• **Requirement**
The entries below should be transcribed exactly, every one of them.

• **Information shown**
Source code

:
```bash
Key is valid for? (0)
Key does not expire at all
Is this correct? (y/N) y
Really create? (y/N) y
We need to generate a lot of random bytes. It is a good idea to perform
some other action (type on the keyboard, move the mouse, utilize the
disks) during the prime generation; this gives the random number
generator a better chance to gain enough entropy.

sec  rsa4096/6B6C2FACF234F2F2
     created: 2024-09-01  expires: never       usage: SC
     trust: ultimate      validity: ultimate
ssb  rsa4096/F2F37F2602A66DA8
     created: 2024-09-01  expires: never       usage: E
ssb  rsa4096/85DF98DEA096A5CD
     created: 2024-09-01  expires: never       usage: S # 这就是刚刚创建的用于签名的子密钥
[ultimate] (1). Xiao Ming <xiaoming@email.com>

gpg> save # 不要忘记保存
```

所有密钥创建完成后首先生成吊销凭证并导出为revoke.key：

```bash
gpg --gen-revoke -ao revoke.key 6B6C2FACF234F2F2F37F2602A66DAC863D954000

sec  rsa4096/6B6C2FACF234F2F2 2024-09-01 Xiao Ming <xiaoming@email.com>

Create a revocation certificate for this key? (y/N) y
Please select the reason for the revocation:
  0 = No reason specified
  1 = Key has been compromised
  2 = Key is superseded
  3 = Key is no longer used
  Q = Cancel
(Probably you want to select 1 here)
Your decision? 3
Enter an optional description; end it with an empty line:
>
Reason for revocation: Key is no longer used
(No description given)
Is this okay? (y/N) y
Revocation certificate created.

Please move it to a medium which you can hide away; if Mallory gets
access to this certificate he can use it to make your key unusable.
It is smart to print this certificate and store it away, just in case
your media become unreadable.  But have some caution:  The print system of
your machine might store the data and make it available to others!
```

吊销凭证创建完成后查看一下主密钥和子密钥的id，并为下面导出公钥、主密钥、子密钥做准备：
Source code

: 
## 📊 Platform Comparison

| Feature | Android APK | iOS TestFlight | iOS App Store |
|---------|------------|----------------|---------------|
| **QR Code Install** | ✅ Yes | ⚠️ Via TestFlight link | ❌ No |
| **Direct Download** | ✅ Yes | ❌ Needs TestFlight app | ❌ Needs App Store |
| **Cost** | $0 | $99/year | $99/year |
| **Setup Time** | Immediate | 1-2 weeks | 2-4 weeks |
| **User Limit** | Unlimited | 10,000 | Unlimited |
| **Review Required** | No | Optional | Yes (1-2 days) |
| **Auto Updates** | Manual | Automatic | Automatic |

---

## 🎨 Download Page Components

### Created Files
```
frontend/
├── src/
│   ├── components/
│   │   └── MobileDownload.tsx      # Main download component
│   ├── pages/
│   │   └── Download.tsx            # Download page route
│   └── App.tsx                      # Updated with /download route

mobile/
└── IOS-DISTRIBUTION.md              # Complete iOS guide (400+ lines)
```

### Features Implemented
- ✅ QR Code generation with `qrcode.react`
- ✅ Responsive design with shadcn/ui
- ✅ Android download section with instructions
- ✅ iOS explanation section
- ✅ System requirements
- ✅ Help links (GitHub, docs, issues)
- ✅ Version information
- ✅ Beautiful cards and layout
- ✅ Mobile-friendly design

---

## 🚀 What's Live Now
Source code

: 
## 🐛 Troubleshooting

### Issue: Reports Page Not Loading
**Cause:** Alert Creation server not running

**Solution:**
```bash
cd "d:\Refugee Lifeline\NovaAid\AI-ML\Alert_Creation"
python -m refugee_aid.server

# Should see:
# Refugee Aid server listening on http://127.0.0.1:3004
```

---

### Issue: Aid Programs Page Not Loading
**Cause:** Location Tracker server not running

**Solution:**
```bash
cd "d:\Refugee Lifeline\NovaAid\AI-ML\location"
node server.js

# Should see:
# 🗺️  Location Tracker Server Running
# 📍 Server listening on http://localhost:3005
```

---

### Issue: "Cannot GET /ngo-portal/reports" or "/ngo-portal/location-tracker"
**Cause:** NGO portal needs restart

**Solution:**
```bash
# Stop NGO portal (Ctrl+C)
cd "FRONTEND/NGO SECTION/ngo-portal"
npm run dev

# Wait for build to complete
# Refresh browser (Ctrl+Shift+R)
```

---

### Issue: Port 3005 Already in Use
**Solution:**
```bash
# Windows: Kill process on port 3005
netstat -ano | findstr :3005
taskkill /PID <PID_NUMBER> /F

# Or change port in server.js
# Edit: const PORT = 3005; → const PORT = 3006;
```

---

• **Reply**
Source code

:
```bash
Key is valid for? (0)
Key does not expire at all
Is this correct? (y/N) y
Really create? (y/N) y
We need to generate a lot of random bytes. It is a good idea to perform
some other action (type on the keyboard, move the mouse, utilize the
disks) during the prime generation; this gives the random number
generator a better chance to gain enough entropy.

sec  rsa4096/6B6C2FACF234F2F2
     created: 2024-09-01  expires: never       usage: SC
     trust: ultimate      validity: ultimate
ssb  rsa4096/F2F37F2602A66DA8
     created: 2024-09-01  expires: never       usage: E
ssb  rsa4096/85DF98DEA096A5CD
     created: 2024-09-01  expires: never       usage: S # 这就是刚刚创建的用于签名的子密钥
[ultimate] (1). Xiao Ming <xiaoming@email.com>

gpg> save # 不要忘记保存
```

所有密钥创建完成后首先生成吊销凭证并导出为revoke.key：

```bash
gpg --gen-revoke -ao revoke.key 6B6C2FACF234F2F2F37F2602A66DAC863D954000

sec  rsa4096/6B6C2FACF234F2F2 2024-09-01 Xiao Ming <xiaoming@email.com>

Create a revocation certificate for this key? (y/N) y
Please select the reason for the revocation:
  0 = No reason specified
  1 = Key has been compromised
  2 = Key is superseded
  3 = Key is no longer used
  Q = Cancel
(Probably you want to select 1 here)
Your decision? 3
Enter an optional description; end it with an empty line:
>
Reason for revocation: Key is no longer used
(No description given)
Is this okay? (y/N) y
Revocation certificate created.

Please move it to a medium which you can hide away; if Mallory gets
access to this certificate he can use it to make your key unusable.
It is smart to print this certificate and store it away, just in case
your media become unreadable.  But have some caution:  The print system of
your machine might store the data and make it available to others!
```

吊销凭证创建完成后查看一下主密钥和子密钥的id，并为下面导出公钥、主密钥、子密钥做准备：
Source code

: 
## 📊 Platform Comparison

| Feature | Android APK | iOS TestFlight | iOS App Store |
|---------|------------|----------------|---------------|
| **QR Code Install** | ✅ Yes | ⚠️ Via TestFlight link | ❌ No |
| **Direct Download** | ✅ Yes | ❌ Needs TestFlight app | ❌ Needs App Store |
| **Cost** | $0 | $99/year | $99/year |
| **Setup Time** | Immediate | 1-2 weeks | 2-4 weeks |
| **User Limit** | Unlimited | 10,000 | Unlimited |
| **Review Required** | No | Optional | Yes (1-2 days) |
| **Auto Updates** | Manual | Automatic | Automatic |

---

## 🎨 Download Page Components

### Created Files
```
frontend/
├── src/
│   ├── components/
│   │   └── MobileDownload.tsx      # Main download component
│   ├── pages/
│   │   └── Download.tsx            # Download page route
│   └── App.tsx                      # Updated with /download route

mobile/
└── IOS-DISTRIBUTION.md              # Complete iOS guide (400+ lines)
```

### Features Implemented
- ✅ QR Code generation with `qrcode.react`
- ✅ Responsive design with shadcn/ui
- ✅ Android download section with instructions
- ✅ iOS explanation section
- ✅ System requirements
- ✅ Help links (GitHub, docs, issues)
- ✅ Version information
- ✅ Beautiful cards and layout
- ✅ Mobile-friendly design

---

## 🚀 What's Live Now
Source code

: 
## 🐛 Troubleshooting

### Issue: Reports Page Not Loading
**Cause:** Alert Creation server not running

**Solution:**
```bash
cd "d:\Refugee Lifeline\NovaAid\AI-ML\Alert_Creation"
python -m refugee_aid.server

# Should see:
# Refugee Aid server listening on http://127.0.0.1:3004
```

---

### Issue: Aid Programs Page Not Loading
**Cause:** Location Tracker server not running

**Solution:**
```bash
cd "d:\Refugee Lifeline\NovaAid\AI-ML\location"
node server.js

# Should see:
# 🗺️  Location Tracker Server Running
# 📍 Server listening on http://localhost:3005
```

---

### Issue: "Cannot GET /ngo-portal/reports" or "/ngo-portal/location-tracker"
**Cause:** NGO portal needs restart

**Solution:**
```bash
# Stop NGO portal (Ctrl+C)
cd "FRONTEND/NGO SECTION/ngo-portal"
npm run dev

# Wait for build to complete
# Refresh browser (Ctrl+Shift+R)
```

---

### Issue: Port 3005 Already in Use
**Solution:**
```bash
# Windows: Kill process on port 3005
netstat -ano | findstr :3005
taskkill /PID <PID_NUMBER> /F

# Or change port in server.js
# Edit: const PORT = 3005; → const PORT = 3006;
```

---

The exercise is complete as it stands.